Everyone can benefit from becoming more positive in terms of overall health and well-being, but for an athlete, switching your brain to recognize the good in a seemingly bad situation also can make or break your performance and your progress. Here’s why.

You May Reach Your Goals Faster

When you notice the good, you expect positive things to happen, which in turn affects your behavior. “If you’re thinking positively, you’re more likely to act in accordance with that mindset,” Cira says. For instance, if you believe that by putting in the work you’ll be able to run a marathon, you’re more likely to make it happen by creating a plan and sticking to a running schedule.

You May Sleep Better and Recover Faster

When you sleep, your body does the majority of its repairs and recovering, and according to a study published in Behavioral Medicine, optimistic individuals tend to sleep longer and better. Researchers hypothesize that optimists may interpret stressful events in more positive ways and are more likely to use problem-focused coping strategies, helping reduce their worries when trying to sleep.
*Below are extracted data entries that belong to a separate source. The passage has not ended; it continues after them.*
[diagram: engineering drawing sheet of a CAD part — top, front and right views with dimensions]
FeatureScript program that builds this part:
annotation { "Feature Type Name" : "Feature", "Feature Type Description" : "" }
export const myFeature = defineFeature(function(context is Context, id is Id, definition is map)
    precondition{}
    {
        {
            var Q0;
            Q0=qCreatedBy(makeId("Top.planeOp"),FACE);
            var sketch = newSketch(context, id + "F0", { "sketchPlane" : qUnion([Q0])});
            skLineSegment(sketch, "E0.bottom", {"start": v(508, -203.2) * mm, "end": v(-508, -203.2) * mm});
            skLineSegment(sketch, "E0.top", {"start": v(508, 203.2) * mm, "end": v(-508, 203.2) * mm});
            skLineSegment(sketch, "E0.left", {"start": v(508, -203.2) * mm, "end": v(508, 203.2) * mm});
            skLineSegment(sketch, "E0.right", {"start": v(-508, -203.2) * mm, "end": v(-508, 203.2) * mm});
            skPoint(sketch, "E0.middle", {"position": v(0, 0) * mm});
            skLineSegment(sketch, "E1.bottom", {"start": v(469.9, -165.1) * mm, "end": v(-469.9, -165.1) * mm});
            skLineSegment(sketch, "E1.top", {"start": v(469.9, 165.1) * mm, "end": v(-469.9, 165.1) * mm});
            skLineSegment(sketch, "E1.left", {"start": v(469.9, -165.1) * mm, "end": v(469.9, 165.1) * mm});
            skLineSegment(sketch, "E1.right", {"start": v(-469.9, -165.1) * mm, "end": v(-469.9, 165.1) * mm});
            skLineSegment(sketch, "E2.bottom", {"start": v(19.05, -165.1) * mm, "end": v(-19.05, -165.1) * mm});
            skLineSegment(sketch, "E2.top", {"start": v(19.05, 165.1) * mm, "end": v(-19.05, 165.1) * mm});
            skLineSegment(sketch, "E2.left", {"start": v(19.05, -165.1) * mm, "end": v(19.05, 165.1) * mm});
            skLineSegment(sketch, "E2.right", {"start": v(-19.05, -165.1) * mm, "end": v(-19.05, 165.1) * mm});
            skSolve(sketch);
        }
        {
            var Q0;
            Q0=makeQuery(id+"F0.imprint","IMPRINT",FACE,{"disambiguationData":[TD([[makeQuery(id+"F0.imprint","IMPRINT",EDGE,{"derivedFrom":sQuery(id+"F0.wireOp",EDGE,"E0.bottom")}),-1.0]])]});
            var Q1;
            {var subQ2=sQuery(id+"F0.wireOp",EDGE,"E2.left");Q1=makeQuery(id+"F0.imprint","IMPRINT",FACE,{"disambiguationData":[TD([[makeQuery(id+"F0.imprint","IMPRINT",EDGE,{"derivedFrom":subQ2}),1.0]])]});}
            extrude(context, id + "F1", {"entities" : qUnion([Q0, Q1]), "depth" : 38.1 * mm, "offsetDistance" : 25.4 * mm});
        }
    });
You May Rebound Faster From Setbacks

“When optimistic people encounter negative events, they tend to view the causes of those events as temporary and external rather than personal, which can help them cope more effectively,” says Lewina O. Lee, Ph.D., assistant professor of psychiatry at Boston University School of Medicine. For example, if you fall short of an exercise goal, you’ll be less likely to blame yourself and will have an easier time getting back on track without dwelling on your failures.

You May Live Longer

In a study from the journal Proceedings of the National Academy of Sciences, researchers found that optimism could extend your life span by 11 to 15 percent. Optimists also had a greater chance of living to age 85 or beyond largely because they were more likely to engage in healthier habits. This gives you more time to tick off those items on your active bucket list.

1, 2, 3—Optimism!

Even if you’re working hard to see the good, not every day will be unicorns and rainbows. When those pessimistic moments start to creep in, shift back into a positive gear with these three steps:

  1. Notice your thoughts. How often are you focusing on the good versus the bad? “By noticing this, you can become more deliberate about where and how you focus your energy,” Cira says.
  2. Move from thinking to feeling. Once you notice that you’re feeling sad, angry, disappointed, or frustrated, allow yourself to feel those emotions. Often writing, yelling or crying about it can help you accept your feelings, and they will cease to be on an endless mental replay.
  3. Take a step back. In most cases when you’re spiraling, you’re not being rational. “By forcing yourself to be objective, you’re likely to find that the situation isn’t as dire as you thought,” Cira says. Giving yourself a little perspective also allows you to assess and possibly even correct the issue without being overly emotional and reactive.

All that being said, becoming an optimist does not mean that you can’t feel sad, angry, frustrated or disappointed. Nor should you try to force yourself to be positive about absolutely everything because it can minimize how you feel. “It’s not the end-all-be-all solution for every problem, but being optimistic is a tool for living a more meaningful life,” Cira says.